Induced seismicity – In rare cases, high pressure injection of geothermal fluids deep underground can induce small earthquakes. These are generally less than 3.0 magnitude and cause little to no damage. But the possibility remains a public concern.
Recent Innovations and Improvements
Several promising innovations in geothermal technology have emerged in recent years, helping to maximize efficiency and expand viable locations.
One major area of innovation is enhanced geothermal systems (EGS), also known as engineered geothermal systems. With EGS, wells are drilled into hot dry rock reservoirs that lack natural permeability and fluid saturation. The rock is then hydraulically fractured to create an artificial geothermal reservoir capable of producing energy.
Hybrid power plants are another advancement, combining geothermal energy with other sources like solar or biomass. These hybrid plants allow for more flexible and reliable operation.
Drilling technologies have also improved drastically, with directional drilling and high-temperature drill bits extending reachable depths. Drilling accounts for up to half the total cost of geothermal projects, so these drilling enhancements help substantially lower development costs.
With such innovations, geothermal energy can be harnessed from a wider range of geological conditions and resources. This expands the viability and scalability of geothermal power generation worldwide.

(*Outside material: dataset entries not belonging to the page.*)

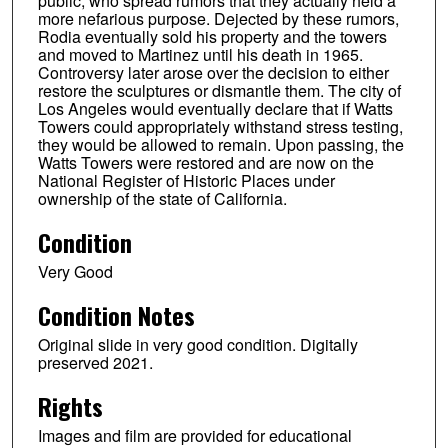
public, who spread rumors that they actually held a
more nefarious purpose. Dejected by these rumors,
Rodia eventually sold his property and the towers
and moved to Martinez until his death in 1965.
Controversy later arose over the decision to either
restore the sculptures or dismantle them. The city of
Los Angeles would eventually declare that if Watts
Towers could appropriately withstand stress testing,
they would be allowed to remain. Upon passing, the
Watts Towers were restored and are now on the
National Register of Historic Places under
ownership of the state of California.
Condition
Very Good
Condition Notes
Original slide in very good condition. Digitally
preserved 2021.
Rights
Images and film are provided for educational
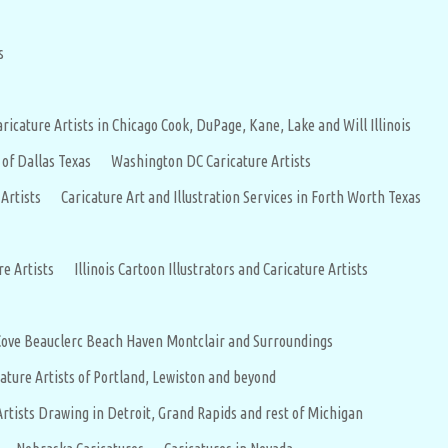
s
aricature Artists in Chicago Cook, DuPage, Kane, Lake and Will Illinois
 of Dallas Texas
Washington DC Caricature Artists
 Artists
Caricature Art and Illustration Services in Forth Worth Texas
re Artists
Illinois Cartoon Illustrators and Caricature Artists
 Cove Beauclerc Beach Haven Montclair and Surroundings
ature Artists of Portland, Lewiston and beyond
Artists Drawing in Detroit, Grand Rapids and rest of Michigan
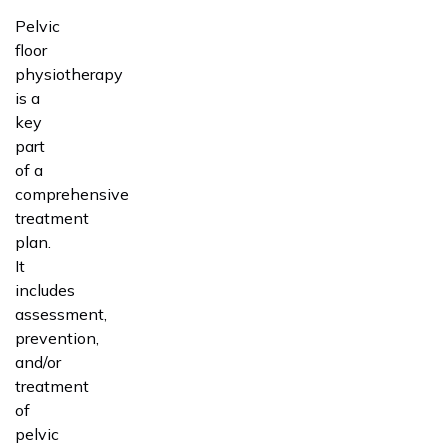
Pelvic
floor
physiotherapy
is a
key
part
of a
comprehensive
treatment
plan.
It
includes
assessment,
prevention,
and/or
treatment
of
pelvic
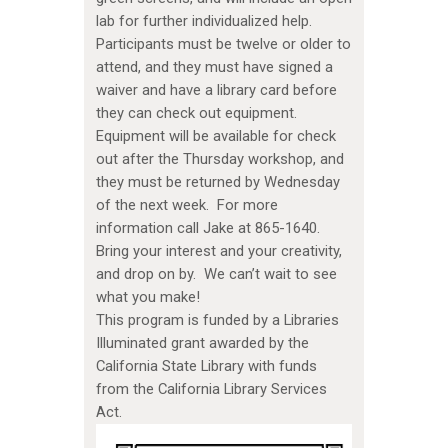
lab for further individualized help.
Participants must be twelve or older to
attend, and they must have signed a
waiver and have a library card before
they can check out equipment.
Equipment will be available for check
out after the Thursday workshop, and
they must be returned by Wednesday
of the next week. For more
information call Jake at 865-1640.
Bring your interest and your creativity,
and drop on by. We can’t wait to see
what you make!
This program is funded by a Libraries
Illuminated grant awarded by the
California State Library with funds
from the California Library Services
Act.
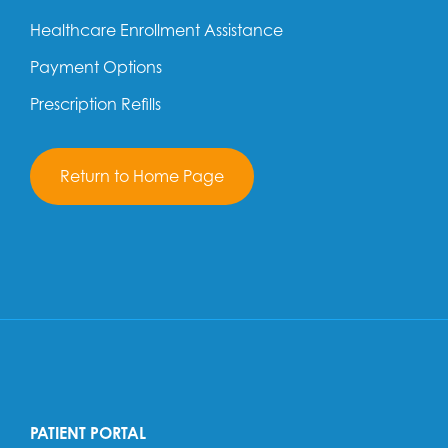
Healthcare Enrollment Assistance
Payment Options
Prescription Refills
Return to Home Page
PATIENT PORTAL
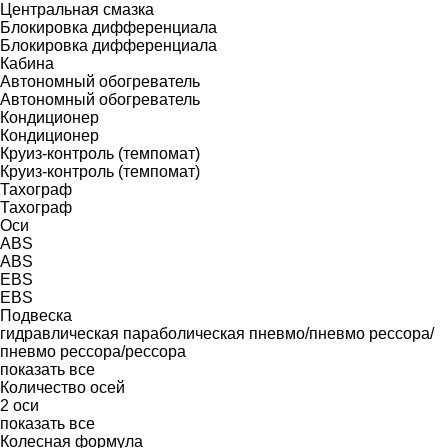
Центральная смазка
Блокировка дифференциала
Блокировка дифференциала
Кабина
Автономный обогреватель
Автономный обогреватель
Кондиционер
Кондиционер
Круиз-контроль (темпомат)
Круиз-контроль (темпомат)
Тахограф
Тахограф
Оси
ABS
ABS
EBS
EBS
Подвеска
гидравлическая
параболическая
пневмо/пневмо
рессора/
пневмо
рессора/рессора
показать все
Количество осей
2 оси
показать все
Колесная формула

Future Outlook and Growth Potential
The future outlook for geothermal power capacity and growth is promising. According to the International Renewable Energy Agency, global geothermal power capacity is projected to grow from 14.6 GW in 2020 to almost 60 GW by 2030, representing a fivefold increase.
The U.S. Department of Energy has set a goal to double geothermal power generation in the United States to 60 million MWh/year by 2050, which would require significant expansion of geothermal capacity across the country (Center for Sustainable Systems). This growth is expected to be driven by cost reductions as drilling technologies improve, making enhanced geothermal projects more economically viable.
However, there are still challenges to overcome. High upfront capital costs remain a barrier, and accessing optimal geothermal resources often requires drilling deeper wells. Ensuring long-term productivity of reservoirs through sustainable operating practices is also an area of focus.
Recent innovations like closed-loop geothermal systems in new building developments, modular power units that can tap into low-temperature reservoirs, and hybrid geothermal-solar systems hold promise for unlocking new geothermal capacity. With continued technology improvements and policy incentives, geothermal is poised to play a growing role in renewable energy production worldwide.
Conclusion
Geothermal energy offers a clean, renewable energy source that avoids the air pollution and environmental impacts of burning fossil fuels like coal and gas. The key points discussed show that geothermal power works by tapping heat beneath the Earth’s surface and using it to generate electricity.
While geothermal energy capacity currently makes up a small percentage of renewable sources globally, it offers potential for significant growth in certain geographies where subsurface heat is abundant. With innovations to enhance productivity of geothermal reservoirs and reduce high upfront drilling costs, this baseload renewable power source could play an important role in the global transition to a clean energy future.
Overall, geothermal power offers many benefits as part of the renewable energy mix, including its ability to provide constant baseload power not impacted by weather, zero emissions, and the potential to be scaled up over time to meet increasing energy demands in a sustainable way.